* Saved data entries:
========================================================================
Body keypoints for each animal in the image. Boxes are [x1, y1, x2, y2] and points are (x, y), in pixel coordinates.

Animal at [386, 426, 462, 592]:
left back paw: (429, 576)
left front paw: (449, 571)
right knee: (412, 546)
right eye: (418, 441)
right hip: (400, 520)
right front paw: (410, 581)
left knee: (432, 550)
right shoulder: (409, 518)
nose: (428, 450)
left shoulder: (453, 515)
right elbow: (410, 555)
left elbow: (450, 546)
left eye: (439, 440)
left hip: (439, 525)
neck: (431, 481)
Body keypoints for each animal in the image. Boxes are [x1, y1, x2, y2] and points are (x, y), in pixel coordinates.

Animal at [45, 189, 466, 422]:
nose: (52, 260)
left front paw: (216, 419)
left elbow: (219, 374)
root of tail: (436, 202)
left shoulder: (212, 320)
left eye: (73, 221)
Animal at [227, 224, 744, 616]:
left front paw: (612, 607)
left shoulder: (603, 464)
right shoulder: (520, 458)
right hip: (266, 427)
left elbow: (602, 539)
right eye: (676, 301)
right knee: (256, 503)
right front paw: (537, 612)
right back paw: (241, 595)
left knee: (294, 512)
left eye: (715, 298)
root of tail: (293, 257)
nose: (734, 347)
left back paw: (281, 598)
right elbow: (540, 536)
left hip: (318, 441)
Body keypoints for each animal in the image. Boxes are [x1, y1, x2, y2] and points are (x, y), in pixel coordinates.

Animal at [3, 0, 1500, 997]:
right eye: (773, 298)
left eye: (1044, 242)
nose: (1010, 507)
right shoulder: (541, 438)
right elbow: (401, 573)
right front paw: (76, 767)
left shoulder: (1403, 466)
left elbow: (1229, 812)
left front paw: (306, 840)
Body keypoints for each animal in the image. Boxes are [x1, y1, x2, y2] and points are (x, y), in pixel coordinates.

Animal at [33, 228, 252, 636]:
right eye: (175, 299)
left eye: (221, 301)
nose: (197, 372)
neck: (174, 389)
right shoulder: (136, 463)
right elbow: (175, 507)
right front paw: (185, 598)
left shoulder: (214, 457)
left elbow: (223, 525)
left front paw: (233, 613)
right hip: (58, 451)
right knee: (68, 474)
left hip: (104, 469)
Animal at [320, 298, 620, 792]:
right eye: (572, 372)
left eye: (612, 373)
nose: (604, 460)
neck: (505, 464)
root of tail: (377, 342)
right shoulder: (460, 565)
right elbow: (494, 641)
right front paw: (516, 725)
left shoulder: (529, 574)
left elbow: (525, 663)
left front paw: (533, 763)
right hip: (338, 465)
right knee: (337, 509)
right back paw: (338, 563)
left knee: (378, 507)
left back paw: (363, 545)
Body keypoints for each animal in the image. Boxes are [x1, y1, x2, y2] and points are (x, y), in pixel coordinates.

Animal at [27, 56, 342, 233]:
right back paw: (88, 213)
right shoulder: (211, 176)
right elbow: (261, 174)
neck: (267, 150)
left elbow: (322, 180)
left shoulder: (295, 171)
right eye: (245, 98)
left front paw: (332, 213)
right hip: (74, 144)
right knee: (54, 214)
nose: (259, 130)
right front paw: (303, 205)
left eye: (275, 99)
========================================================================
* REQUIRED WORK: Take from the entries every line that has the string "tail".

* TASK ANSWER:
root of tail: (436, 202)
root of tail: (293, 257)
root of tail: (377, 342)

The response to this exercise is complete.